(Document text begins)

# religious imprisonment



## RavenLunatic (Jan 3, 2006)

I never quite make it around to posting anything here. random mood last year. never put light inside. it's lit up from bottom with flashlight for the pic, therefore it's too bright lol. recycled duke's mayonaisse jar. little skelly reading his bible by candlelight. religious imprisonment is a very personal thing that we do to ourselves


----------



## fick209 (Aug 31, 2009)

That is too cool, excellent idea!


----------



## RavenLunatic (Jan 3, 2006)

*thanks, flick. i like seeing how cheap i can go with props. this one i doubt cost more than a dollar to make. a recycled plastic jar, one skelly off of a dollar store skelly garland, a little leftover jc/carpet latex mix, a tiny piece of scrap foam from packaging, a thin wooden dowel for bars and candle, hot glue and a tiny bit of black spray paint on the bars. the rust on the bars is actual rust from a brillo pad. the jc/latex mix was already tinted. it's a bad pic. the outside is dark grey stone looking. phone pics are never the best. need to figure out where the digital camera is packed. *


----------



## RoxyBlue (Oct 6, 2008)

He looks as if he's burning in Hell


----------



## morbidmike (Sep 11, 2009)

I like him hes cool and religious too even skelleys need god LOL


----------



## DeathTouch (Sep 6, 2005)

That was a good idea.


----------



## Dark Angel 27 (Sep 11, 2008)

cute....er...very cute!


----------



## scourge999 (May 4, 2008)

That is a really cool idea, I love it.


----------



## RavenLunatic (Jan 3, 2006)

there's a thought, roxy lol. thanks everyone. DA you almost made me toss it in the trash lol


----------

(Document text ends)
(Listed records begins)

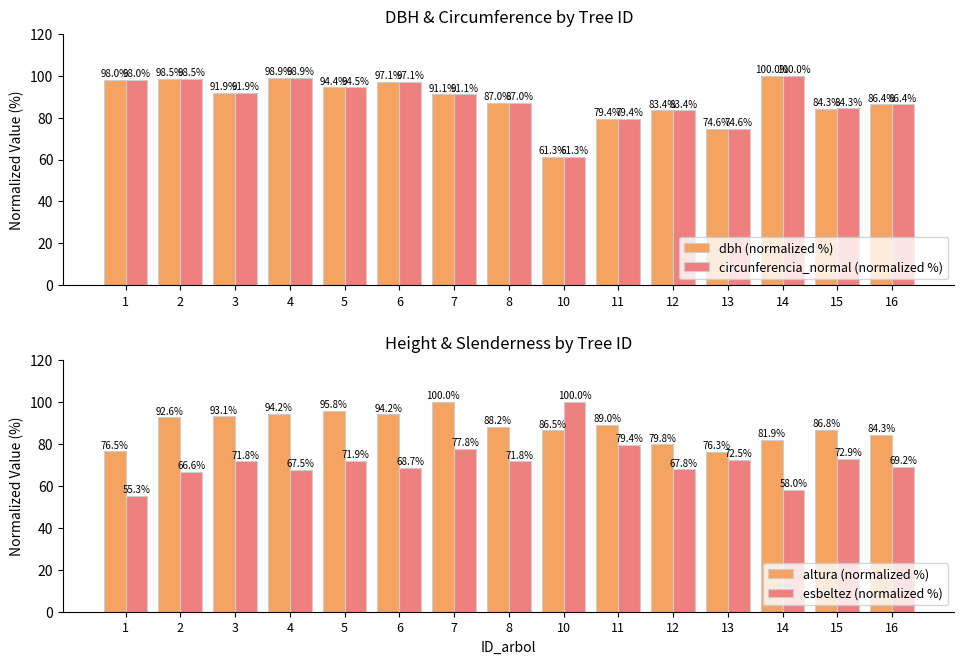

Is it true that circunferencia_normal (normalized %) equals 84.3 at 15?

True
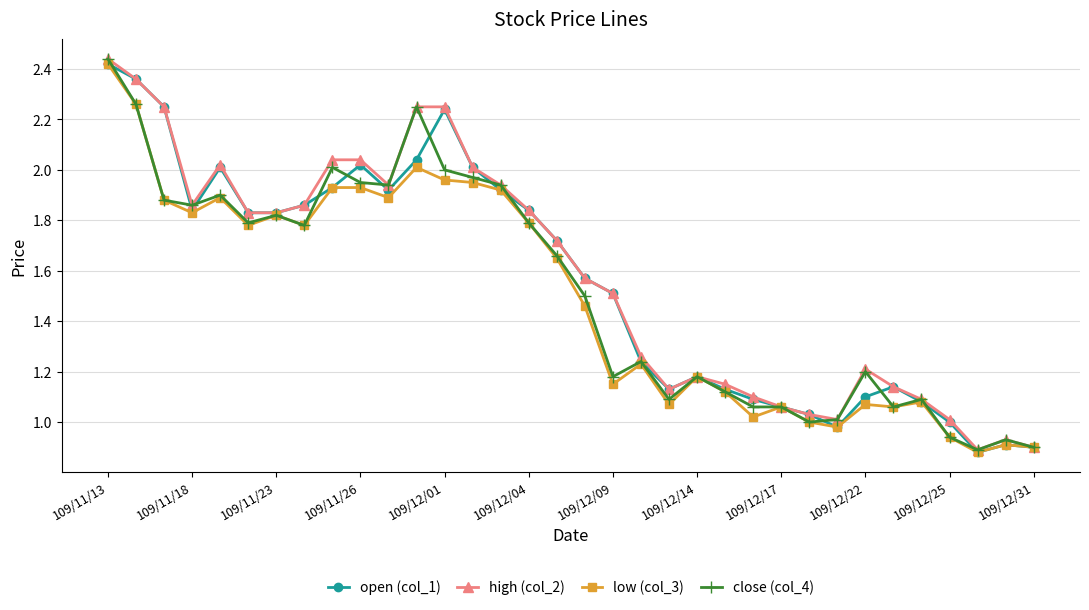

True or false: close (col_4) has more than 0 interior local peaks.

True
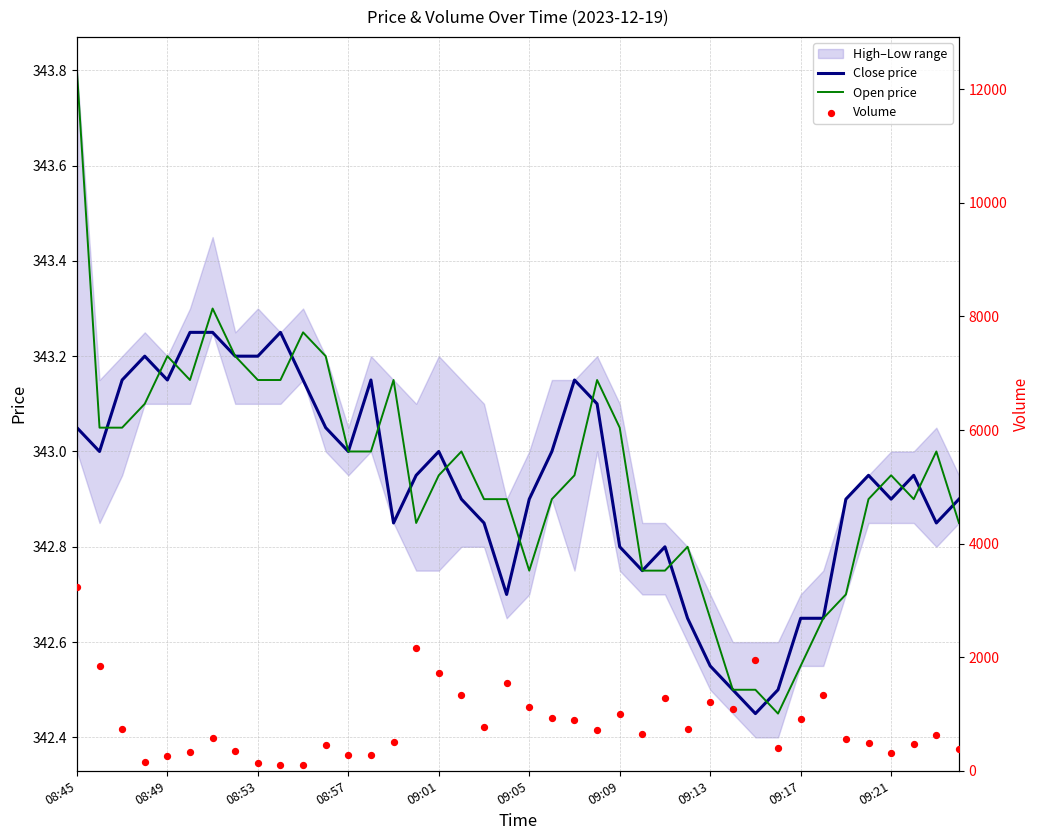

Which series has the largest Y range (max minus min)?

Volume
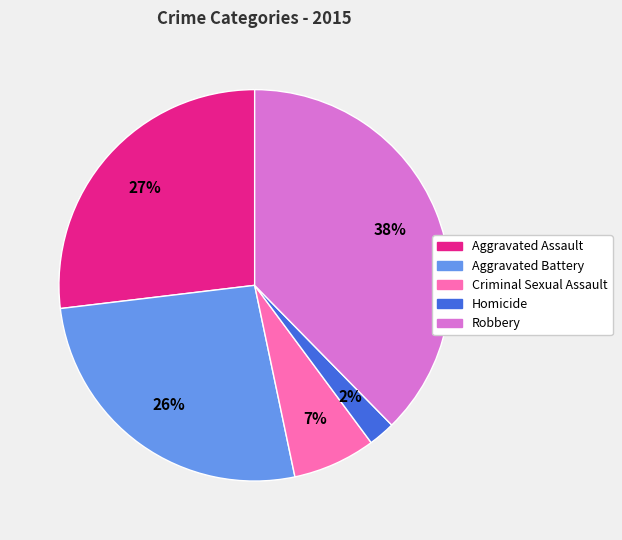

Is the sum of Robbery and Aggravated Battery greater than half?

Yes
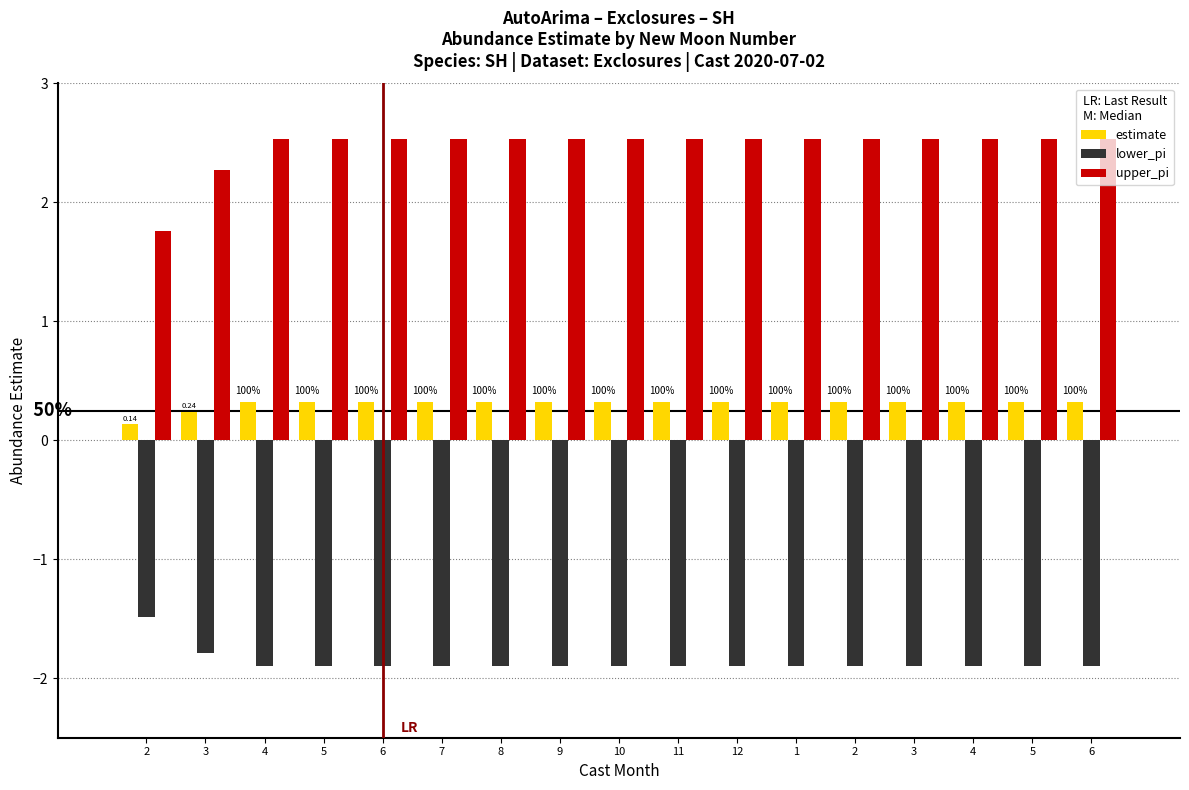

What is the sum of the estimate values at 3 and 2?

0.4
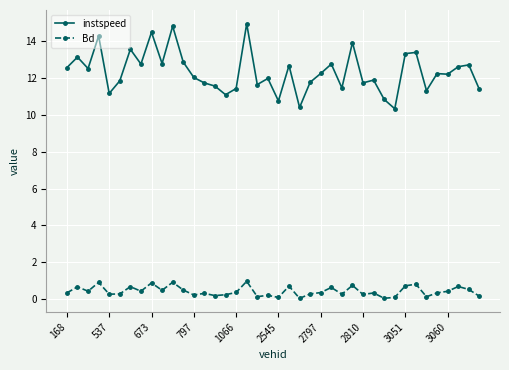

True or false: Bd has more than 0 points higher than both neighbors.

True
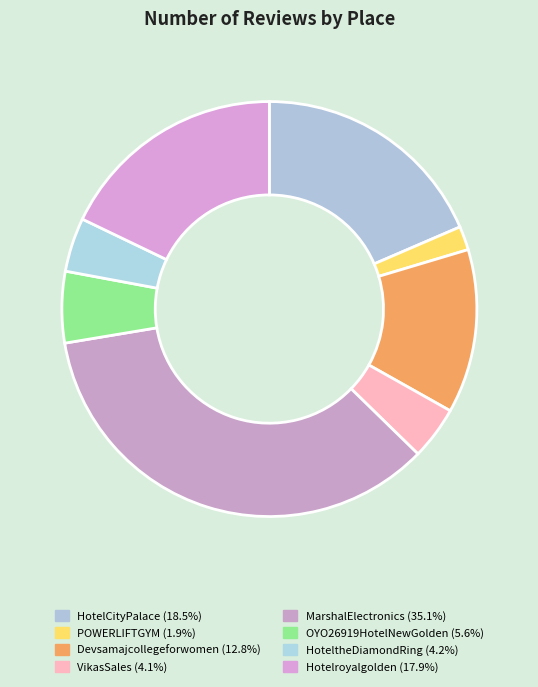

To the nearest percent, what is the combined percentage of Devsamajcollegeforwomen and VikasSales?

17%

(Listed records ends)

To do |
A – Duplicate the forum thread between "I never quite" and "(Aug 31, 2009)", inclusive.
B – In the forum thread, where did the rust on the prop's bars come from?
These records have nothing to do with the forum thread.

Answers per task |
A –
I never quite make it around to posting anything here. random mood last year. never put light inside. it's lit up from bottom with flashlight for the pic, therefore it's too bright lol. recycled duke's mayonaisse jar. little skelly reading his bible by candlelight. religious imprisonment is a very personal thing that we do to ourselves


----------



## fick209 (Aug 31, 2009)

B – A Brillo pad.